I always thought when I was working on these 600 to 1000-word articles and spending all day researching, writing, and editing them, what if I spent this amount of time on my own articles? I tried later with my blogs and found they were simply published and then lost in the clatter of the internet world. I established a wide-reaching syndication network and joined many social networks, yet still, these efforts were merely represented in views/visitors and mostly spam comments (I’ve since learned to filter out all spam comments on blogs). The audience, the flow, just wasn’t there.

Writing online has been a huge learning curve; included in this curve is becoming a ghost and writing for other people — professionals who many times took the byline. Some of the articles I wrote surprised even me, it was as if I knew what I was talking about with these industries I wasn’t even in, nor had any real experience with.

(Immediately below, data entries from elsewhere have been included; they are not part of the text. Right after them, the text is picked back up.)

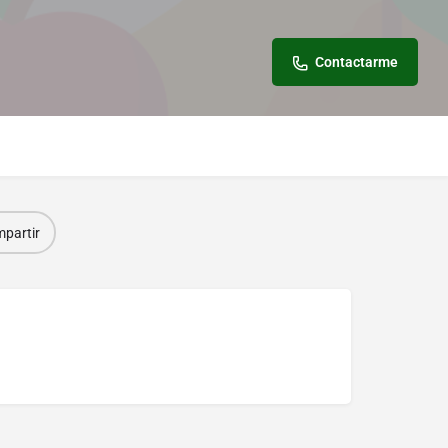
Contactarme
partir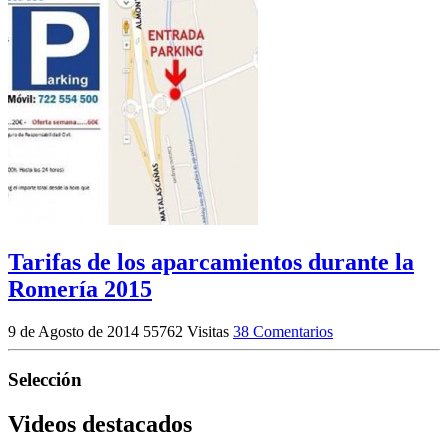
Tarifas de los aparcamientos durante la
Romería 2015
9 de Agosto de 2014
55762 Visitas
38 Comentarios
Selección
Videos destacados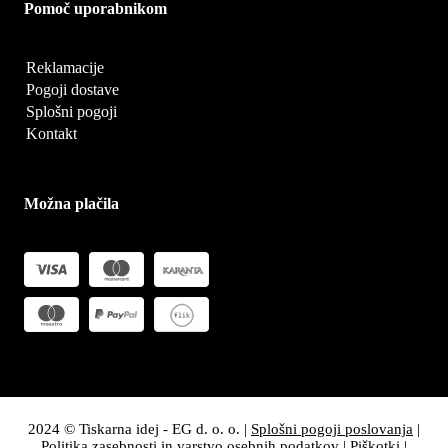
Pomoč uporabnikom
Reklamacije
Pogoji dostave
Splošni pogoji
Kontakt
Možna plačila
2024 © Tiskarna idej - EG d. o. o. |
Splošni pogoji poslovanja
|
Politika zasebnosti in varstvo osebnih podatkov
|
Piškotki
|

Strange how the internet can make people seem smart with all the information at our fingertips. Maybe the most valuable aspect of writing I’ve learned is the importance of the audience; instead of heading full speed ahead like an elephant in an antique shop, maybe some tact and grace would help…

My personal writings were shock and awe — Boom! Did I consider my audience? Not really, not like I do now. This is part of the learning curve, the life curve. Maybe it was, I wasn’t ready to write with my byline. Even most of my personal writing was with a pseudonym anyway. Now, at 43 years young, God has me writing with my byline. Things seem to click into place even without our purposeful and conscious actions at times.

Recently, during my off-season from being a superintendent/greenskeeper of a 9-hole golf course, I have time to write again. I considered writing as a ghostwriter again, allured by the instant payment for a sold article, yet this has given way to me writing here and at other places with my byline, trying to build an audience and be part of a community. While this doesn’t promise to bring any money, it does give me an outlet for my creative writing passions, connecting me again with that young ambitious writer from 30 years ago who wanted to write stories for his beloved audience.

I can always spot a writer, they are different than other people. I realize there are many people who write, yet I’m talking about those who are writers, who identify themselves as writers. This is my foundation as an adult, this is what I worked for and sacrificed to be, even if I haven’t learned how to turn this into money as well as others. I’m the isolated type, the loner, the introvert (I don’t like that expression), the deep thinker, and the someone who thinks words matter — even if I’m not the best with them.

Ghostwriting was a painful exercise for me, although I think overall it was a positive experience. Regardless, it isn’t something I want to spend my time doing when I have this opportunity to write with my own byline. Hopefully, this has helped you reflect in some measure on the positives and negatives of ghostwriting vs. byline writing. Ultimately, I think it has to do with the inner ambitions and purpose one has in their soul concerning the written word, despite what others may think and how it compares to others, if it is there, it should be given credit and allowed to share in the community of others like ourselves.